__Supplied material__:
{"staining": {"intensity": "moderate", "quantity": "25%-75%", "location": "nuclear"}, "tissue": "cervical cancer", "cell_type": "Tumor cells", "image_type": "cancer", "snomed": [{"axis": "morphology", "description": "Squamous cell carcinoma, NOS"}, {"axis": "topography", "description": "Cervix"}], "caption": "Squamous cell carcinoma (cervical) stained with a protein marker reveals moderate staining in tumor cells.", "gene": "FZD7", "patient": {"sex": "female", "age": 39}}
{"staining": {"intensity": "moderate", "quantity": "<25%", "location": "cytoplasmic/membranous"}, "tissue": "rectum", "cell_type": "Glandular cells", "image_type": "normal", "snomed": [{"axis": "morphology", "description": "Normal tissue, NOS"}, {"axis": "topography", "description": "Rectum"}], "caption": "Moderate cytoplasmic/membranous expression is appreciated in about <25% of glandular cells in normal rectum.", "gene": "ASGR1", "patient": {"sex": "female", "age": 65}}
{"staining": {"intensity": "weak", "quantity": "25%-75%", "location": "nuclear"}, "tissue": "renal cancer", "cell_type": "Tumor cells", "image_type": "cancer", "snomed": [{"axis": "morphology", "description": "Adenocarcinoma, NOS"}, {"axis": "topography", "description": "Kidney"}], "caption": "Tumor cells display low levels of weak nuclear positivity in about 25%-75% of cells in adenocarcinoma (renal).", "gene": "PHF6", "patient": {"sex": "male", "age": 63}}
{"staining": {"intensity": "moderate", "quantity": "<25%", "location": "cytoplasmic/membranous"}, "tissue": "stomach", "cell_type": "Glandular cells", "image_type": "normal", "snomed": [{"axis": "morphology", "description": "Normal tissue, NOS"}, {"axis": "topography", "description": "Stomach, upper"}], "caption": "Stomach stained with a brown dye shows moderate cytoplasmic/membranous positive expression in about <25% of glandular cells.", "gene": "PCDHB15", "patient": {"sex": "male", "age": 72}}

__Exercise aim__: The material above must be returned word for word, complete.

__Answer section__:
{"staining": {"intensity": "moderate", "quantity": "25%-75%", "location": "nuclear"}, "tissue": "cervical cancer", "cell_type": "Tumor cells", "image_type": "cancer", "snomed": [{"axis": "morphology", "description": "Squamous cell carcinoma, NOS"}, {"axis": "topography", "description": "Cervix"}], "caption": "Squamous cell carcinoma (cervical) stained with a protein marker reveals moderate staining in tumor cells.", "gene": "FZD7", "patient": {"sex": "female", "age": 39}}
{"staining": {"intensity": "moderate", "quantity": "<25%", "location": "cytoplasmic/membranous"}, "tissue": "rectum", "cell_type": "Glandular cells", "image_type": "normal", "snomed": [{"axis": "morphology", "description": "Normal tissue, NOS"}, {"axis": "topography", "description": "Rectum"}], "caption": "Moderate cytoplasmic/membranous expression is appreciated in about <25% of glandular cells in normal rectum.", "gene": "ASGR1", "patient": {"sex": "female", "age": 65}}
{"staining": {"intensity": "weak", "quantity": "25%-75%", "location": "nuclear"}, "tissue": "renal cancer", "cell_type": "Tumor cells", "image_type": "cancer", "snomed": [{"axis": "morphology", "description": "Adenocarcinoma, NOS"}, {"axis": "topography", "description": "Kidney"}], "caption": "Tumor cells display low levels of weak nuclear positivity in about 25%-75% of cells in adenocarcinoma (renal).", "gene": "PHF6", "patient": {"sex": "male", "age": 63}}
{"staining": {"intensity": "moderate", "quantity": "<25%", "location": "cytoplasmic/membranous"}, "tissue": "stomach", "cell_type": "Glandular cells", "image_type": "normal", "snomed": [{"axis": "morphology", "description": "Normal tissue, NOS"}, {"axis": "topography", "description": "Stomach, upper"}], "caption": "Stomach stained with a brown dye shows moderate cytoplasmic/membranous positive expression in about <25% of glandular cells.", "gene": "PCDHB15", "patient": {"sex": "male", "age": 72}}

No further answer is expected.